■ Work instruction:
From the entries that follow, pick out all lines holding "Computer".

(Transcribed page contents)

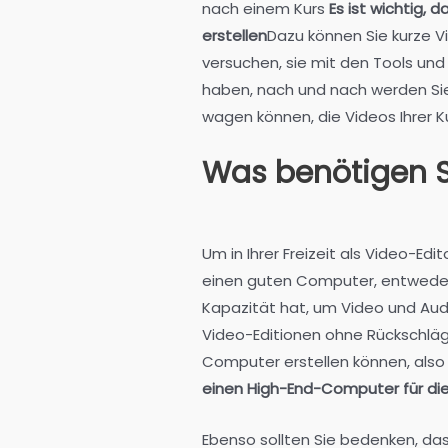
nach einem Kurs
Es ist wichtig, 
erstellen
Dazu können Sie kurze 
versuchen, sie mit den Tools und
haben, nach und nach werden Si
wagen können, die Videos Ihrer 
Was benötigen S
Um in Ihrer Freizeit als Video-Edi
einen guten Computer, entweder
Kapazität hat, um Video und Audio
Video-Editionen ohne Rückschlä
Computer erstellen können, als
einen High-End-Computer für dies
Ebenso sollten Sie bedenken, da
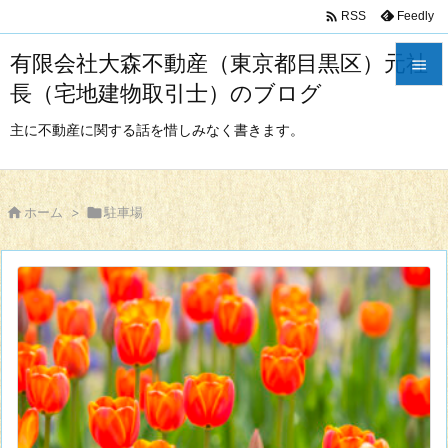

Feedly
RSS
有限会社大森不動産（東京都目黒区）元社

長（宅地建物取引士）のブログ

メニュ
主に不動産に関する話を惜しみなく書きます。

サイド


ホーム
>

駐車場
前へ

次へ

検索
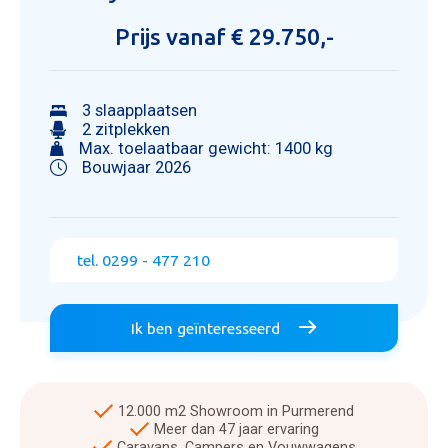
Prijs vanaf € 29.750,-
3 slaapplaatsen
2 zitplekken
Max. toelaatbaar gewicht: 1400 kg
Bouwjaar 2026
tel. 0299 - 477 210
Ik ben geïnteresseerd
12.000 m2 Showroom in Purmerend
Meer dan 47 jaar ervaring
Caravans, Campers en Vouwwagens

■ Reply:
einen guten Computer, entweder
Computer erstellen können, als
einen High-End-Computer für dies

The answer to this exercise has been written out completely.